During the years 1934 to 1938 inclusive, plaintiff's income from its lease was in each year $213,552.50, and its income from securities was approximately $5,000 in 1934; $6,000 in 1935; $10,000 in 1936; $11,000 in 1937, and $10,000 in 1938. Its general expenses were about $1800 in 1934; $3500 in 1935; $3300 in 1936; $2200 in 1937 and $3500 in 1938. In each of these five years it paid out as salaries between four and five thousand dollars. It also paid out in each of these years interest on its bonds to the amount of about $60,000, and, after payment of interest, taxes, expenses and salaries, distributed to its shareholders, dividends amounting to approximately $135,000. On December 10, 1937, its board of directors voted to authorize the borrowing of $25,000 to be used, if necessary, in order to finance the replacement of boilers in two steamers belonging to Central Vermont Transportation Company, but it does not appear that any money was actually borrowed or used under this authority.
It is true that the plaintiff during the year 1936 and in prior and subsequent years neither operated the railroad nor the steamboat line, though it was interested therein as a stockholder in the operating companies, but it was active in maintaining an organization to realize corporate profits and in building up and investing revenues to meet its own obligations and to assist its subsidiaries in the event that such assistance should be needed. It is contended on its behalf that in McCoach v. Minehill & S.H.R. Co., 228 U.S. 295, 33 S. Ct. 419, 57 L. Ed. 842, the Supreme Court held that when a corporation fails to exercise its primary purpose it is not so carrying on business as to be subject to a franchise tax. We do not so read that decision for while the court there pointed out that the Minehill Railroad Company did not operate a railroad it went on to hold that the other activities were so slight as to be insufficient to subject it to a franchise tax. It may be hard to see why any organization while exercising its franchises should be able to avoid the tax except on the general theory that "the quality of mercy is not strained" but "droppeth like the gentle rain from heaven." Yet the doctrine, if sufficiently limited, has been regarded as just. It, however, was strictly limited in Edwards v. Chile Copper Co., 270 U.S. 452, 46 S. Ct. 345, 70 L. Ed. 678; Magruder v. Washington, B. & A. Realty Corp., 316 U.S. 69, 62 S. Ct. 922, 86 L. Ed. 1278, and in our own decision in Argonaut Consolidated Mining Co. v. Anderson, 2 Cir., 52 F.2d 55, 56. Compare also Von Baumbach v. Sargent Land Co., 242 U.S. 503, 37 S. Ct. 201, 61 L. Ed. 460, and Section Seven Corporation v. Anglim, 9 Cir., 136 F.2d 155.
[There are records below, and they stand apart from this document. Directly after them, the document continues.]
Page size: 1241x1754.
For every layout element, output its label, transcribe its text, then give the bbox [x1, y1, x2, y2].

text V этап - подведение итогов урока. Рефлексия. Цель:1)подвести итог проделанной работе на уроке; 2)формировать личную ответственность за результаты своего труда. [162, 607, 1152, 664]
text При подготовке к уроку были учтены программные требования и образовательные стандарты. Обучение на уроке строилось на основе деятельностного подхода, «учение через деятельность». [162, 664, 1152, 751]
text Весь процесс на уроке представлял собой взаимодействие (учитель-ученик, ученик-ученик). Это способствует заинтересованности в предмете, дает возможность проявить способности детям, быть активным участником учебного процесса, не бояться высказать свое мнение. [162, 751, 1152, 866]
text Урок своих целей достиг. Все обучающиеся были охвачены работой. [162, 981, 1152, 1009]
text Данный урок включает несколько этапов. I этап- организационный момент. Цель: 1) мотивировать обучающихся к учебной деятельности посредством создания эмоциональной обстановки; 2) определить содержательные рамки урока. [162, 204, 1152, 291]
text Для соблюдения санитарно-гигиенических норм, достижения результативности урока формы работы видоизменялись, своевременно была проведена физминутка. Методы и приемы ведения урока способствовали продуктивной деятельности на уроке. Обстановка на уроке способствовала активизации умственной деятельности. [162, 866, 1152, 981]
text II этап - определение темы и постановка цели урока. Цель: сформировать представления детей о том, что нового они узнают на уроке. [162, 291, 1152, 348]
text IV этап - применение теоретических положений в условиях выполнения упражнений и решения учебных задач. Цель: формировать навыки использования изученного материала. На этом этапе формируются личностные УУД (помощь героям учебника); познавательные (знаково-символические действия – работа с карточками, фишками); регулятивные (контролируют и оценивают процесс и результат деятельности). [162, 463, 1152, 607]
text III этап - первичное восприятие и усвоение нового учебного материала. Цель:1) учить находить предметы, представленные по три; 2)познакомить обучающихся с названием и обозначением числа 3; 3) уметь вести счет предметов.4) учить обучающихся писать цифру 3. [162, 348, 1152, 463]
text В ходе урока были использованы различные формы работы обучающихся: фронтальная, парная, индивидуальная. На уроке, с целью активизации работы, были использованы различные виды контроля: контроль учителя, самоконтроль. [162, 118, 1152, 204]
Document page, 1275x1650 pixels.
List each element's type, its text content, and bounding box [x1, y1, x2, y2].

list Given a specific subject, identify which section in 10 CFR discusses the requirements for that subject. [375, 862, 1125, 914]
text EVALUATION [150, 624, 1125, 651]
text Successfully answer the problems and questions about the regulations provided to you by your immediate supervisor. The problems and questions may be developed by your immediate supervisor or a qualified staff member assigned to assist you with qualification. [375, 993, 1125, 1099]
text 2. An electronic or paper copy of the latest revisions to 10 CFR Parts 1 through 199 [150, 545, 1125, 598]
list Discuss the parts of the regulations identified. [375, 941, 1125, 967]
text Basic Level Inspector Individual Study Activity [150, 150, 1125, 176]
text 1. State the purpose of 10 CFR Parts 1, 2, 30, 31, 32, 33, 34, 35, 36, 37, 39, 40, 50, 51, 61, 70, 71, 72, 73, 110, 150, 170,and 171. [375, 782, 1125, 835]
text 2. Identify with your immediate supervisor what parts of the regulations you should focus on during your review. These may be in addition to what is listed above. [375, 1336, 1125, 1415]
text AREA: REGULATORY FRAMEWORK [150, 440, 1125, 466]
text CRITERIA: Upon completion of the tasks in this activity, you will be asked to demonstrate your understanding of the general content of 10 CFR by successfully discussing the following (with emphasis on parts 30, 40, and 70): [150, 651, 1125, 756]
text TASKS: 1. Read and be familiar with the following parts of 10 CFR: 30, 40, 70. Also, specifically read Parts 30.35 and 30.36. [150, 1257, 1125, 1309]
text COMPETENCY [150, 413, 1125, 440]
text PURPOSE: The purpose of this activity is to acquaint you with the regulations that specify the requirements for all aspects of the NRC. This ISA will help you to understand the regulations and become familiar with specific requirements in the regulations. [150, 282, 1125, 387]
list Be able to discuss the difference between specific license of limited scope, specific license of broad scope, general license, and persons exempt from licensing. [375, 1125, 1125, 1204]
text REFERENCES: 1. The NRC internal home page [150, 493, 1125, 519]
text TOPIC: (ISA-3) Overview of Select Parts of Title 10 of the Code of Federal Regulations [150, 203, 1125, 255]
We think that plaintiff's purchase of 75% of the stock of the transportation Company, its accumulation of a surplus and investment thereof, and its continued activity in liquidating its obligations and arranging to help or to be in a position to come to the assistance of its subsidiaries, removes it from the class of a mere distributing agent for its stockholders which would render it exempt from the tax. We accordingly hold that the tax was properly assessed.